The amazing achievement of Cohen and Boyer was that they developed ways of moving genetic material from one organism to another. They were able to select the genetic material they wanted to move and transfer it in a way that meant it still did its job in its new host. Their initial experiments transferred DNA from one species of bacteria to another. Their next breakthrough was even more spectacular. They were able to move DNA from a bacterium into the cells of a frog, and to show that the DNA was able to function in its new home.
Cohen and Boyer had done nothing less than break down the barriers that have separated individuals and species for millennia. The implications were tremendous. From 1973 onwards, no organism could be considered inherently genetically inviolate. Scientists now had the ability to tinker directly with the most fundamental basis of every organism on the planet – its DNA. Genetic engineering had arrived.
Most of us are familiar with the trope of game-changers who are not appreciated in their lifetimes. They achieve no recognition, and maybe even die penniless. Vincent van Gogh is perhaps the perfect exemplar of this but there are plenty of others, such as Mozart or Edgar Allan Poe. And as we’ve already seen in the examples of Mendel and Franklin, science isn’t immune to this phenomenon.

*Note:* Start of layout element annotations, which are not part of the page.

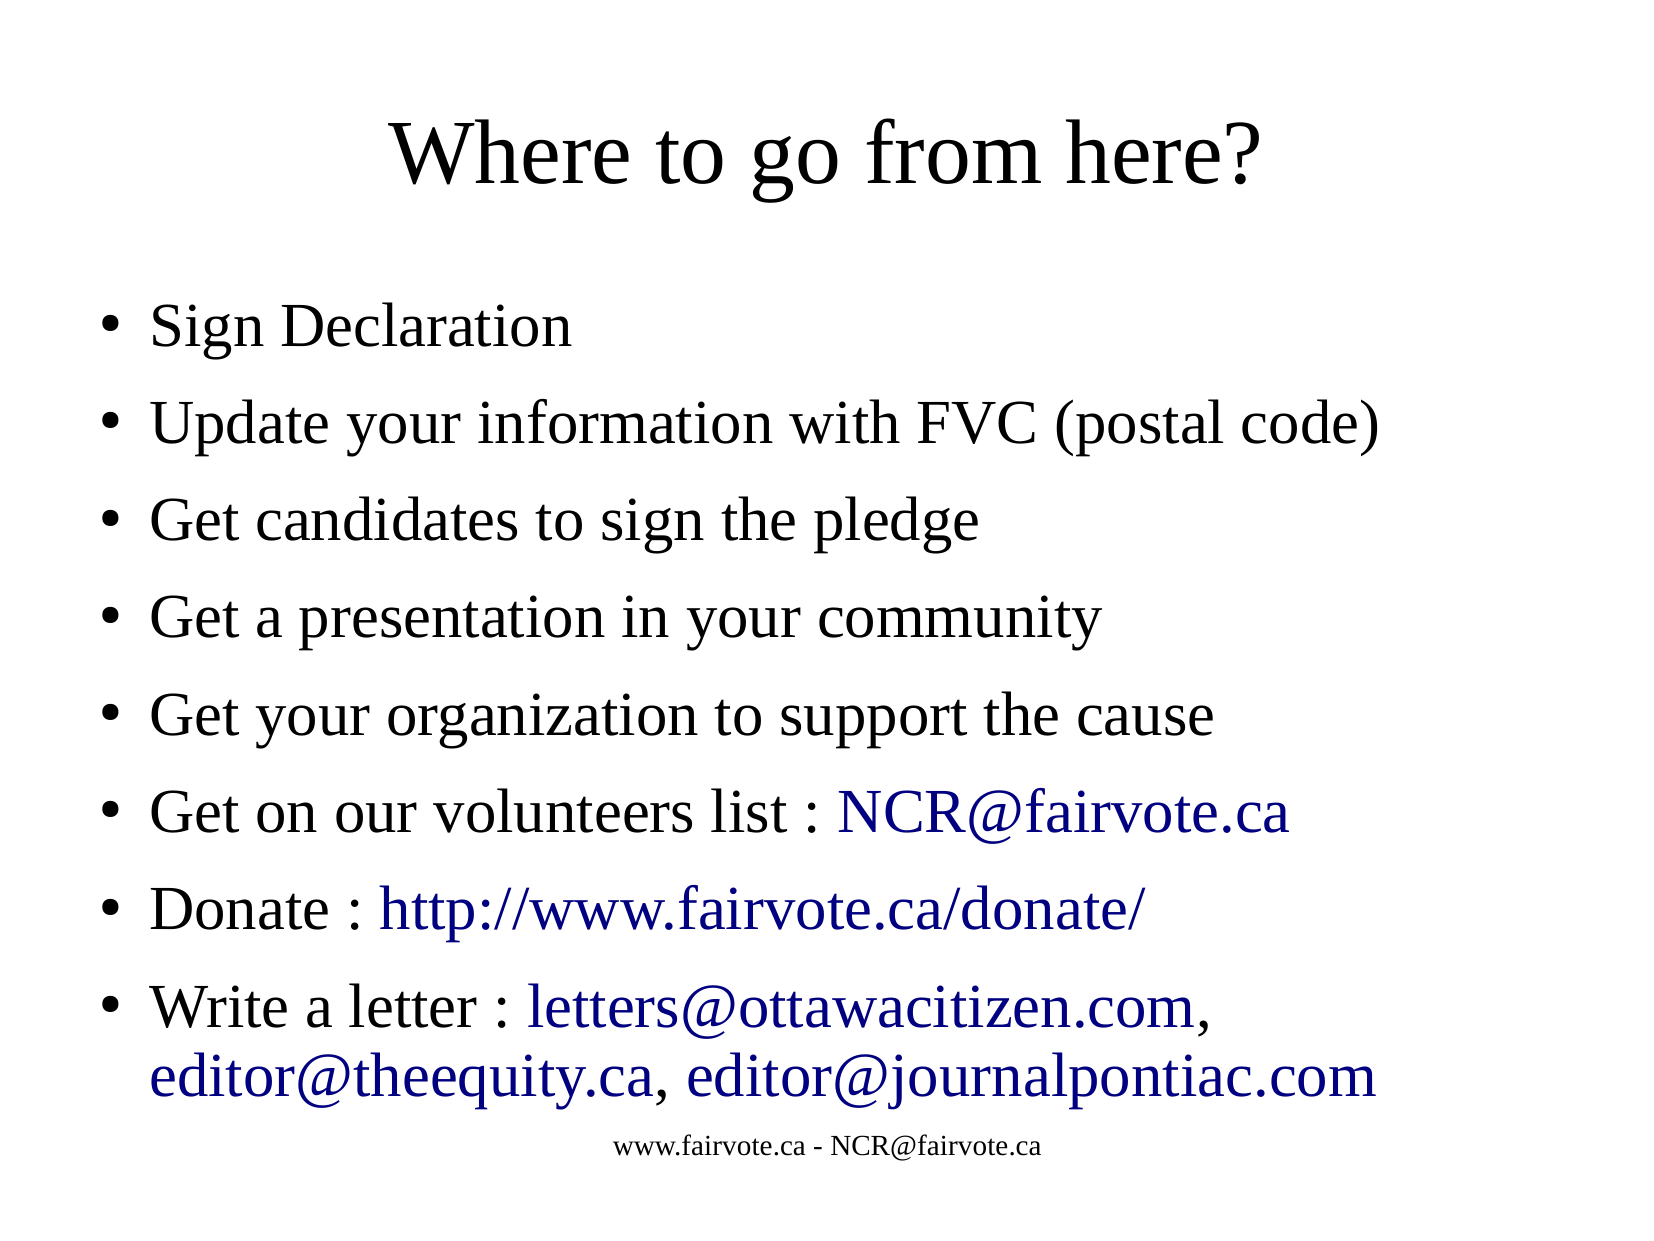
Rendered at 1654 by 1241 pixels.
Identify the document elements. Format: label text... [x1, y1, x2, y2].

list Sign Declaration Update your information with FVC (postal code) Get candidates to sign the pledge Get a presentation in your community Get your organization to support the cause Get on our volunteers list : NCR@fairvote.ca Donate : http://www.fairvote.ca/donate/ Write a letter : letters@ottawacitizen.com, editor@theequity.ca, editor@journalpontiac.com [82, 290, 1538, 1111]
title Where to go from here? [82, 49, 1571, 257]
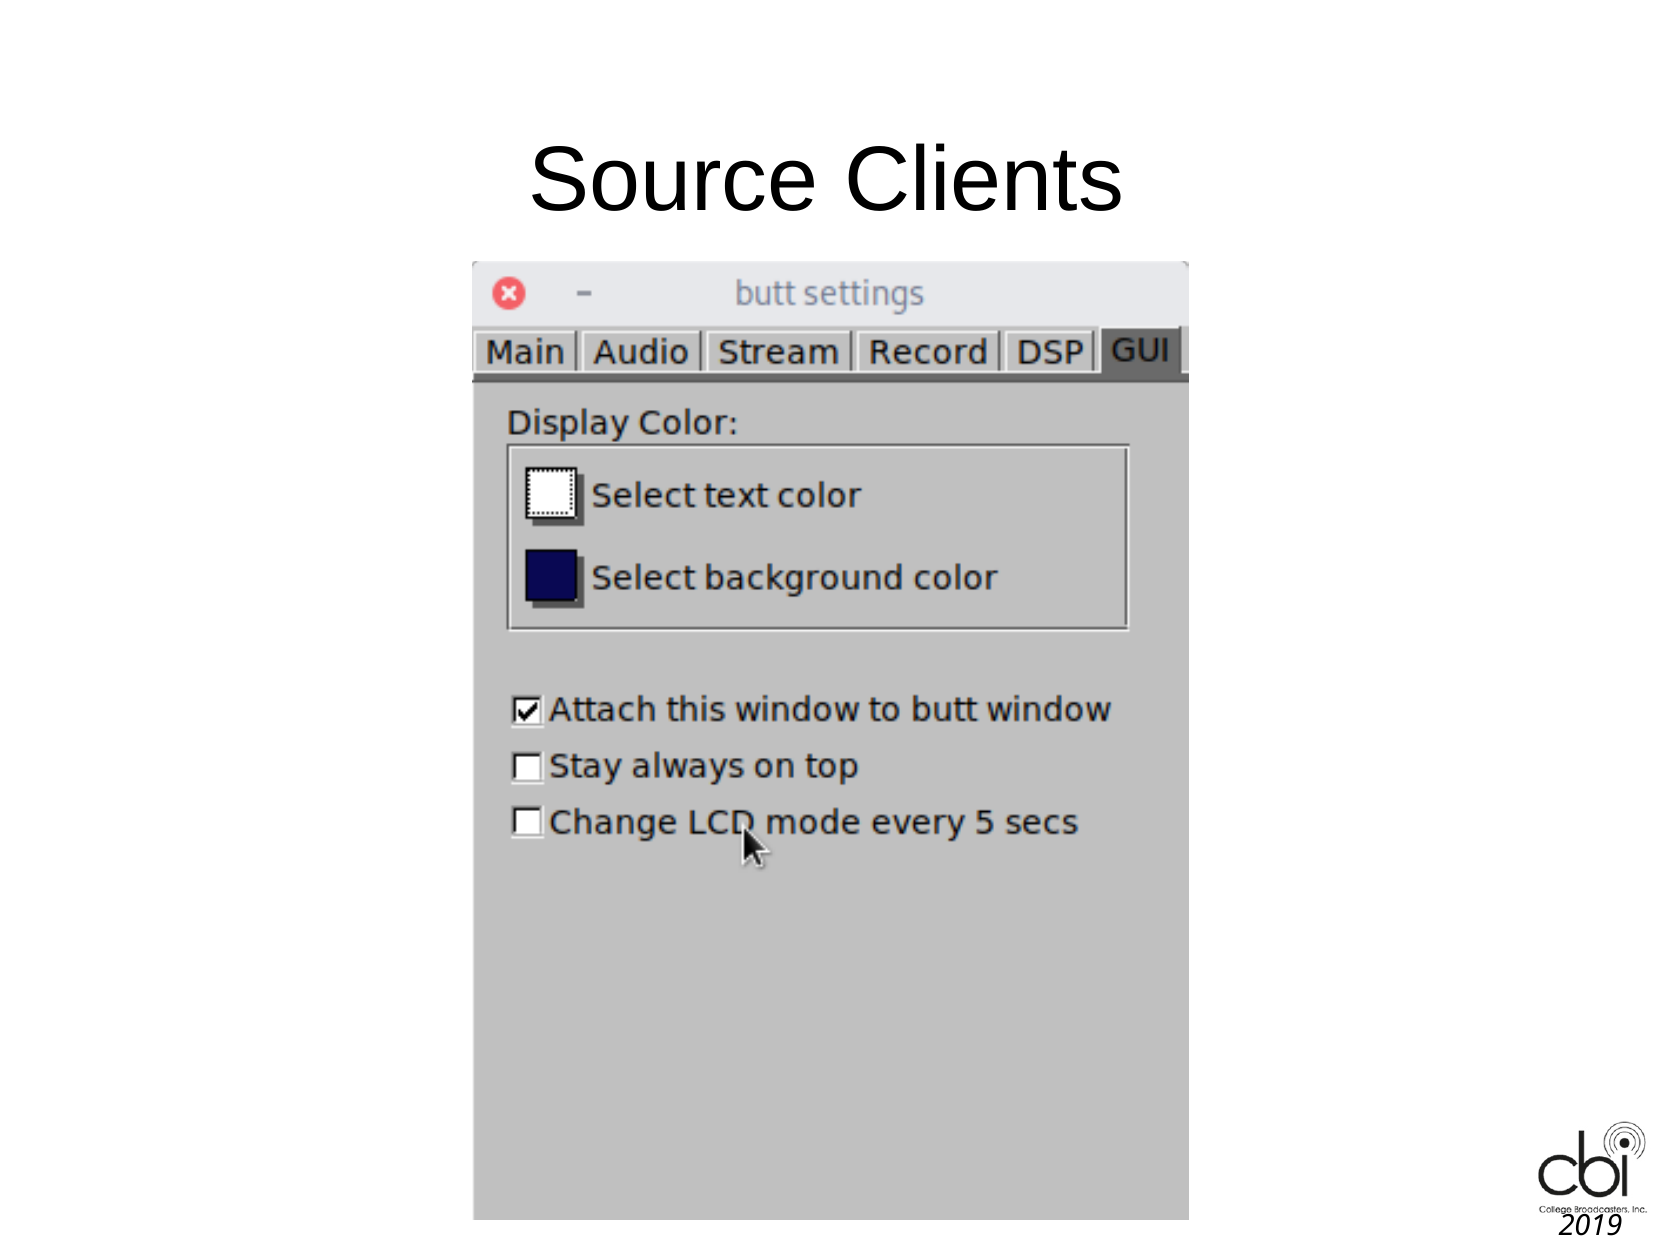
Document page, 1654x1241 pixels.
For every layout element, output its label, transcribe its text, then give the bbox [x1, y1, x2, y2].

Absolutely nothing like this happened to Cohen and Boyer. Fame and fortune very definitely followed them. True, they didn’t win a Nobel Prize,* but they have won just about every other major scientific award. Their two employers worked together to protect Cohen and Boyer’s work by patenting their findings, a decision that resulted in UCSF and Stanford making hundreds of millions of dollars. The inventors usually receive a share of the income. As if that wasn’t impressive enough, Herbert Boyer went on to found Genentech, one of the most successful biotechnology companies ever created, and one which has produced life-changing and life-saving drugs.